Get out of DCPS and their race to the bottom. End of story
It would likely improve the test scores and many people equate test scores with good schools. It might also lighten the load a bit for teachers -- it is extremely hard to prepare and plan for and instruct when the overwhelming majority of kids are coming behind grade level. Better scores and a better adult/teacher culture will attract more people and the school will then be deemed better.
This is so true. I wish we had better ways to talk about it. People have these very flat, unnuanced views about education because they don't understand these dynamics. So when we talk about "good schools" a lot to times we're just talking about schools where the majority of students have the resources at home to get good test scores. That's really what the tests ulimately measure.
My kid attends a Title 1 with about 70% at risk kids. The test scores are what people on DCUM would call "a failing school." A large percentage of students score between a 1 and a 3 on the PARCC. Lots of 1s. People see that and say "the school is failing."
At the school, everyone is aware of these test scores and there are efforts made to address them. But the school isn't failing. Not as a school and it's not failing the at risk kids. The school does so much for these kids. It helps them get fed, provides a safe place for them, provides tutoring and after school programming. The teachers are caring and patient and for many of these kids, their teachers may be one of the few caring, patient adults they interact with. The school is going above and beyond.
The truth is that these kids simply do not have the resources to get high test scores. That is the conclusion I've come to after years of being at this school. Kids who are experiencing homelessness, parents in jail or prison, domestic violence, poverty and hunger, etc., are simply never going to get high test scores. On the pyramid of needs, they are still falling short on the first level of the pyramid. Perhaps occasionally a very gifted and motivated child with no learning disabilities at all and who has an unusual capacity for surviving trauma will break through and do very well on tests even though they have these issues. But that's a rare exception. Even with the school working very hard to help meet these kids' needs (physical, mental, social, academic), children in these situations are going to have, on average, low test scores. Period.
My own child is very bright but if she were experiencing the stuff these kids experience daily, she'd also have low test scores. She's a sensitive person who gets frightened easily, and when she has stress she stores it in her body and it takes work to help her let it go. If she were housing insecure, hungry every day, dealing with violence at home or a parent who was sick or just gone, she'd be getting 1s and 2s on PARCC. But she doesn't have any of that and she's super well supported at home. So she gets 4s and 5s.
When I look at the test scores for our school, that's what I see. I can see the kids who are supported and well-resourced and those are our 4s and 5s. I can see the kids who have fewer resources but might not have active trauma, or may be more resilient generally but dealing with a lot of trauma. They get 3s and 4s.
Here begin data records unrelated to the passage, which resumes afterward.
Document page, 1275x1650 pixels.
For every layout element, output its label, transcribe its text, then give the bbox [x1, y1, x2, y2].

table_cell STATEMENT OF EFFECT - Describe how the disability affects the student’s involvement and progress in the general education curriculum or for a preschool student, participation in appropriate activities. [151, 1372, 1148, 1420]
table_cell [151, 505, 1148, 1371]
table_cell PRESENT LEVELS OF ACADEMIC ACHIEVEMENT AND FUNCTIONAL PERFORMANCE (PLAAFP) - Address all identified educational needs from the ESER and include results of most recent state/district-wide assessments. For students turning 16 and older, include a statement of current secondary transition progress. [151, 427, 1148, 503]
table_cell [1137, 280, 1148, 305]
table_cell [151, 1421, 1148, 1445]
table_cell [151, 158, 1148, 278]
And then there are a lot of kids who are typical, great kids, have a ton of obstacles and very limited resources outsides school, and they get 1s and 2s. The scores reflect the home lives of the kids. The school itself is great, and I would venture to say that it does more and is more successful at what it does than your average school with a largely high-SES student population, but our school has to do so many things that schools with well-off kids never have to do. But all of this is invisible on the test scores. The test scores just tell you what percent of kids at our school have parents and families who can support them and provide what they need to be successful on tests.